Theoretical and experimental analysis of ferrite inductors for applications in DC-DC converters

Inductors represent the energy storage elements in the majority of DC/DC power converters topologies. One of the current trends in the application of these devices is the demand for higher power density. A feasible path in this direction is the use of inductors in the saturation region. In fact, recent studies have demonstrated that by using inductors in saturation region, it is possible to reduce dimensions, weight and cost of the core materials without dramatically worsening the performances of the devices. Another trend is the demand for higher efficiency of DC/DC converters, which can also be achieved by minimizing the losses of soft magnetic materials employed. The aim of the thesis is to provide a methodology for the analysis of saturated inductor in DC/DC power converters, investigating the behaviour of soft ferrites in high frequency buck converters.
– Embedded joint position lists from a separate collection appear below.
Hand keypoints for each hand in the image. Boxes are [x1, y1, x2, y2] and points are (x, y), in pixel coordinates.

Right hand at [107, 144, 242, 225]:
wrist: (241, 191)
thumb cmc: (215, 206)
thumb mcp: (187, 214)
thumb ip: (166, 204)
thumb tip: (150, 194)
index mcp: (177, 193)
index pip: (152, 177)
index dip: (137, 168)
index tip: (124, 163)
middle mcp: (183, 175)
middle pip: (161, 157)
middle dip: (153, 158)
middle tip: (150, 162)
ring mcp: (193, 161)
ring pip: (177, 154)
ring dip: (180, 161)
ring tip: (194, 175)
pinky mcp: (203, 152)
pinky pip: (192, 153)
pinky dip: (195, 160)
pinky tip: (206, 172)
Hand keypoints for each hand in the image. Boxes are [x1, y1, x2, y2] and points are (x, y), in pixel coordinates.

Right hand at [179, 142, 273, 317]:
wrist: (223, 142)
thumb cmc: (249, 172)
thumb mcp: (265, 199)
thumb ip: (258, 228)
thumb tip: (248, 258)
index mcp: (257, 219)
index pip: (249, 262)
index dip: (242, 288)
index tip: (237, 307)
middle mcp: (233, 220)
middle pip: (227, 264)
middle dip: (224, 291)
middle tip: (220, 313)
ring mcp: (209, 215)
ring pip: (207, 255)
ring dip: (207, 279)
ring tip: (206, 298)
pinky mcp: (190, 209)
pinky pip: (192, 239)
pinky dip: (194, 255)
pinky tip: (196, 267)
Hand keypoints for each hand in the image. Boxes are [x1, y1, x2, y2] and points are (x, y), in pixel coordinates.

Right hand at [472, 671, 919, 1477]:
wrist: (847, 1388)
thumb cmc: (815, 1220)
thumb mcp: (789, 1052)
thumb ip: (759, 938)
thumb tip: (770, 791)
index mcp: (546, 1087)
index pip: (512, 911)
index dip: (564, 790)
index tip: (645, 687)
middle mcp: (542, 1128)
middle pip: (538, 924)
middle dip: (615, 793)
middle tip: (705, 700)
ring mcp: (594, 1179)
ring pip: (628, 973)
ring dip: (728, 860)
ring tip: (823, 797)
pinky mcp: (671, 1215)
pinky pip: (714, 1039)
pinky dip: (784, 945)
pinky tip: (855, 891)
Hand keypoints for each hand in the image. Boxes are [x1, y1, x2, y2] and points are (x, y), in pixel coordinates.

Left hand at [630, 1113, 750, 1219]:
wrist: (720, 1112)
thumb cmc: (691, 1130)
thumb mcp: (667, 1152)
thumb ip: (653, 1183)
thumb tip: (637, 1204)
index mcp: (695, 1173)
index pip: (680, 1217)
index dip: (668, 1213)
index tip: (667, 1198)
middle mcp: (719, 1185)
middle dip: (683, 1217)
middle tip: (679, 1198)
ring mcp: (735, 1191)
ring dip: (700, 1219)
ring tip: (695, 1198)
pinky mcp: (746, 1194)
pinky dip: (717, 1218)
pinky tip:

To this end, a method for the experimental characterization and parameterization of the inductance curve of saturated inductors is defined and a method for the simulation of experimental inductor current waveforms under saturation conditions is developed. The second target of the thesis is the understanding of loss processes of soft ferrites employed in DC/DC power converters. On the basis of experimental measurements made under symmetrical flux density waveforms, it is defined a basic predictive model of the core losses under asymmetrical triangular flux density waveforms.